What Architectural Images Do
Recently I was at a large London architectural office for a meeting to discuss whether spandrels on a residential tower in the city’s south east should be expressed in glass, metal or stone. The end of the discussion took a different tack and became an opportunity to discuss how the building was to be represented to the public in an exhibition of the design in its respective borough. It was quickly established that the question of the height of the building (then pencilled in at 198 metres) was the first problem the residents would have with the scheme. Thereafter much of the discussion was geared towards how the height could be downplayed in the imagery so the prospect of its construction would simultaneously excite the public yet subdue its true height. The office demanded that a cabal be formed immediately to confront their fear that local residents of myriad enthusiasms and political leanings could turn, and stem their architectural desires from becoming real. It was decided that the images were to suppress the height of the building by choosing a strategic point at which to illustrate it with the right angle of perspective.

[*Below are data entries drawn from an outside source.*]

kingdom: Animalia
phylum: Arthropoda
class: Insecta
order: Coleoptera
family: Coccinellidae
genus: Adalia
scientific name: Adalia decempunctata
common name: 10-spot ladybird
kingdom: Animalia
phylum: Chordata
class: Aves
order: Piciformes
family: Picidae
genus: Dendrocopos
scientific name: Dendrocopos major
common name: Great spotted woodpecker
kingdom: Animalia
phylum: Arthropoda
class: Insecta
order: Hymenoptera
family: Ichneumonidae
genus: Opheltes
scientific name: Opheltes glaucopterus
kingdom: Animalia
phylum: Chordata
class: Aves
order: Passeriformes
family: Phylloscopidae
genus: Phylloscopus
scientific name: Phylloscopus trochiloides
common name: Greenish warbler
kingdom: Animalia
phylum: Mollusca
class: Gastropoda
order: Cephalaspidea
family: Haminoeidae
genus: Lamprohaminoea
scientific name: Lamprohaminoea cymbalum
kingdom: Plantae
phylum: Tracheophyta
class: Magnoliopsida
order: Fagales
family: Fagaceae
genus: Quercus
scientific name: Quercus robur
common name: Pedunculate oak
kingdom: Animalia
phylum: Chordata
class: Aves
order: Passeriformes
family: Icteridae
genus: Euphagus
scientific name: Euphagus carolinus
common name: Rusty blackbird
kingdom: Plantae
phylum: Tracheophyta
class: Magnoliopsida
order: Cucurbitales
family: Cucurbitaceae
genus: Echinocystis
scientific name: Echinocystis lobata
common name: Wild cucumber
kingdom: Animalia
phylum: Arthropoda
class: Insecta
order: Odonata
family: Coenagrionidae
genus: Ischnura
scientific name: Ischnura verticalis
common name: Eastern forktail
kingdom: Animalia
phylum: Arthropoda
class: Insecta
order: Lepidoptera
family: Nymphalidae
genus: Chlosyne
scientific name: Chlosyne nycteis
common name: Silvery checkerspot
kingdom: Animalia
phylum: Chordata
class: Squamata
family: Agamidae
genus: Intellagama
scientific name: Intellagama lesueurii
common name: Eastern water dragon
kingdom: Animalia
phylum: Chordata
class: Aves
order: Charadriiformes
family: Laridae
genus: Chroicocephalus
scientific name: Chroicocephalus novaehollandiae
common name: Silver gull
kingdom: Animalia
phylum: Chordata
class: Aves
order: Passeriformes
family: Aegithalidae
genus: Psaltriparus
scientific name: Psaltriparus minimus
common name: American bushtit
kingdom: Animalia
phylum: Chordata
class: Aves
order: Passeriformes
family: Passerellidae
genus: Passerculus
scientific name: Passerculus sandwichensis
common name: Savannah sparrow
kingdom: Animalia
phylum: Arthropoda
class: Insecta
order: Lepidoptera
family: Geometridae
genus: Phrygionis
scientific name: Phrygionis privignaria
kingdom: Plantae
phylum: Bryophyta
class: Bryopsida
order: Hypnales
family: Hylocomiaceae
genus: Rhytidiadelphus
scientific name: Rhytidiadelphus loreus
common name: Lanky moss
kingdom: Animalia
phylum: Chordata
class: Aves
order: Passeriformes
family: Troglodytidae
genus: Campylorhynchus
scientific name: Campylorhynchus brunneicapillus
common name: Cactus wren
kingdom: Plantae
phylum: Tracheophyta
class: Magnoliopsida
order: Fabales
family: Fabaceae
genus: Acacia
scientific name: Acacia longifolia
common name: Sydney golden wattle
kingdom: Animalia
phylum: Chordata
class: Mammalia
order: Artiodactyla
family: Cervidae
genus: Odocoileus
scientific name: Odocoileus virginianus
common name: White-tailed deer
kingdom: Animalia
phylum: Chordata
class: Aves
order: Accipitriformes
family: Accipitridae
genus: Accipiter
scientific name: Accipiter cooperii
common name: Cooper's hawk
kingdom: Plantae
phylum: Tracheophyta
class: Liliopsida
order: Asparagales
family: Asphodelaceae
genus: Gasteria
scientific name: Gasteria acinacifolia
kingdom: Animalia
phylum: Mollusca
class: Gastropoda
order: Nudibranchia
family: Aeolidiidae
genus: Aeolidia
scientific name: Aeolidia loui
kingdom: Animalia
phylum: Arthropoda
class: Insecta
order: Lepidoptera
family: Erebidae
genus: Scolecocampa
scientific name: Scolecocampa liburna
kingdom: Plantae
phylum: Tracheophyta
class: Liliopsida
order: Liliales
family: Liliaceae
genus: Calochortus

The architectural image is not just tailored to censor or accentuate aspects of a design, they also contain an intrinsic duality that is used by the architectural press to exploit the disconnection between viewing and inhabiting, namely that a temporal empirical reality which governs inhabitation is lost and replaced by the frozen eternal Idea. The image as a limning of material form negates architecture’s own ability to harbour ‘the external conditions of political and social struggle’ that ‘scatters us around in a maelstrom of controversies: namely passions, subjectivities, cultures, religions, tastes.’ Architectural images are so beguiling because they are political vacuums. This loss of the political dimension of space in the image masks everyday life and serves only to suggest a utopian clause of architecture: its triumph over mediocre design.
The images of the residential tower in question was also to be framed in such a way to coax audiences into falling for what Robin Boyd called the feature eye-trap set by the architect, when we ignore what is around the gestalt, or dominating thing. A double-team of: a system of Hegelian negations that are describing what the architecture is not, and traps that focus our attention, both haggle our deepest desires to inhabit the image itself. The image creates a division of lived-space between the Real spaces we normally inhabit and what it offers us as an antidote to our space-poor experience. This becomes particularly challenging as the pervasiveness of the architectural image in contemporary culture contends with the inhabitation of our Real space because images are equipped with political and emotional instruments that don’t come with us when we visit Real space.
This reality loss is many things: the press’ cash cow, slippage, it just happens, the audience doesn’t notice or they don’t care, or comment ironically, or a part of a large ironic commentary on the way we live now, artistic in nature, postmodern paraphernalia. Whatever it is, it is endemic.
WYW - Only Look Here, and Here.
Boyd, Robin, 1963. The Australian Ugliness. Sydney: Penguin Books Australia.
Latour, Bruno, 2001. “Which protocol for the new collective experiments?” in Ciudades para un Futuro más Sostenible [Online]. Available at: http://habitat.aq.upm.es/boletin/n32/ablat.en.html [Accessed 25 August 2011].
Vidler, Anthony, 1993. “Spatial Violence” in Assemblage, no. 20 (April), pp. 84-85.